Anyway, if you’ve never seen it, but are intrigued, it’s on Disney+.

*I’ve seen far worse efforts with present-day CGI efforts in big budget blockbusters, and the claymation here is arguably better/more suitable in any event because it’s used to animate stones, so… yeah, claymation kind of makes sense. Oh, and the effects (and the scenes) are by and large practical (and filmed on location) in any event (also unlike far too many present day blockbusters).

I agree (although I first saw it as a grad student). They tried to walk th line between being faithful to L. Frank Baum’s original book and to the 1939 movie, and I think they succeeded briliantly. They retained the “it was all a dream” notion from the 1939 film, introducing characters and items that would be reproduced fantastically in Oz (like the doctor becoming the Nome King, and the therapy machine becoming Tik-Tok). They made the original three companions (Scarecrow, Tin Man, Cowardly Lion) more closely resemble the drawings in the books, and they introduced new threats and allies. Then they got Will Vinton and his Claymation people to do a lot of the animation work, which was brilliant.

I had actually seen some of this material as a kid on Shirley Temple Theater, but this gave it all more time and money.

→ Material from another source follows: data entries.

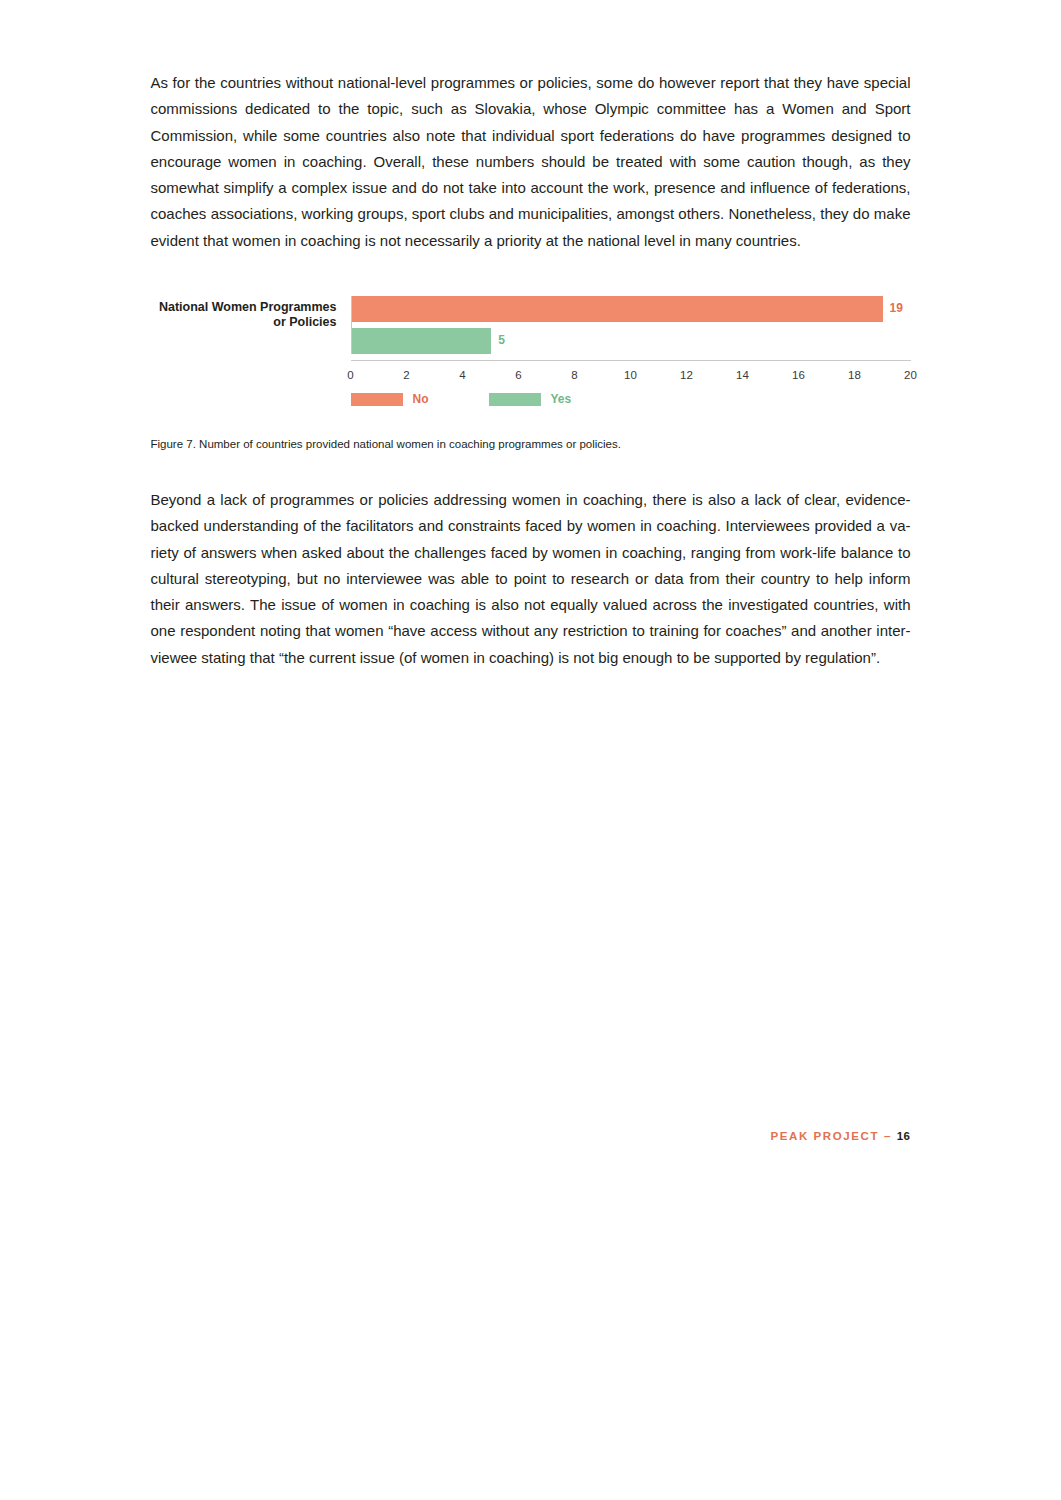As for the countries without national-level programmes or policies, some do however report that they have special commissions dedicated to the topic, such as Slovakia, whose Olympic committee has a Women and Sport Commission, while some countries also note that individual sport federations do have programmes designed to encourage women in coaching. Overall, these numbers should be treated with some caution though, as they somewhat simplify a complex issue and do not take into account the work, presence and influence of federations, coaches associations, working groups, sport clubs and municipalities, amongst others. Nonetheless, they do make evident that women in coaching is not necessarily a priority at the national level in many countries.
National Women Programmes or Policies
19
5
0 2 4 6 8 10 12 14 16 18 20
No
Yes
Figure 7. Number of countries provided national women in coaching programmes or policies.
Beyond a lack of programmes or policies addressing women in coaching, there is also a lack of clear, evidence-backed understanding of the facilitators and constraints faced by women in coaching. Interviewees provided a variety of answers when asked about the challenges faced by women in coaching, ranging from work-life balance to cultural stereotyping, but no interviewee was able to point to research or data from their country to help inform their answers. The issue of women in coaching is also not equally valued across the investigated countries, with one respondent noting that women “have access without any restriction to training for coaches” and another interviewee stating that “the current issue (of women in coaching) is not big enough to be supported by regulation”.
PEAK PROJECT – 16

Nonetheless, a lot of people weren’t happy with it because it had too much of the book and not enough of the movie, and had scary things like the Witch who Changed Heads. Wimps.

It’s long been clear to me that Disney reallr, really, really wishes they had done Wizard of Oz, and are pissed that MGM got it and continues to profit from it. Not only did they do this movie, they also did Ozthe Great and Powerful a few years ago. It was more Movie than Book, but it had the desperate feel of “let’s get this made before they make a movie out of Wicked.” They also bankrolled The Muppet Wizard of Oz.

I finally saw Tron: Ares over the weekend – good flick, bringing 3D printing to the world of Tron. I like the way the scenes in the old computer (“80’s chic”) resemble the aesthetic of the original 1982 film.

I also finally finished watching Pier Paolo Pasolini’s The Decameron, the last of the three movies in his “Trilogy of Life”.

Obsession (1980) - 6/10

Could/Should have been better..

Huh! I had never (that I remember) heard of Return to Oz before seeing *The Sheep Detectives" characters enthuse over it, but this is inspiring me to check it out.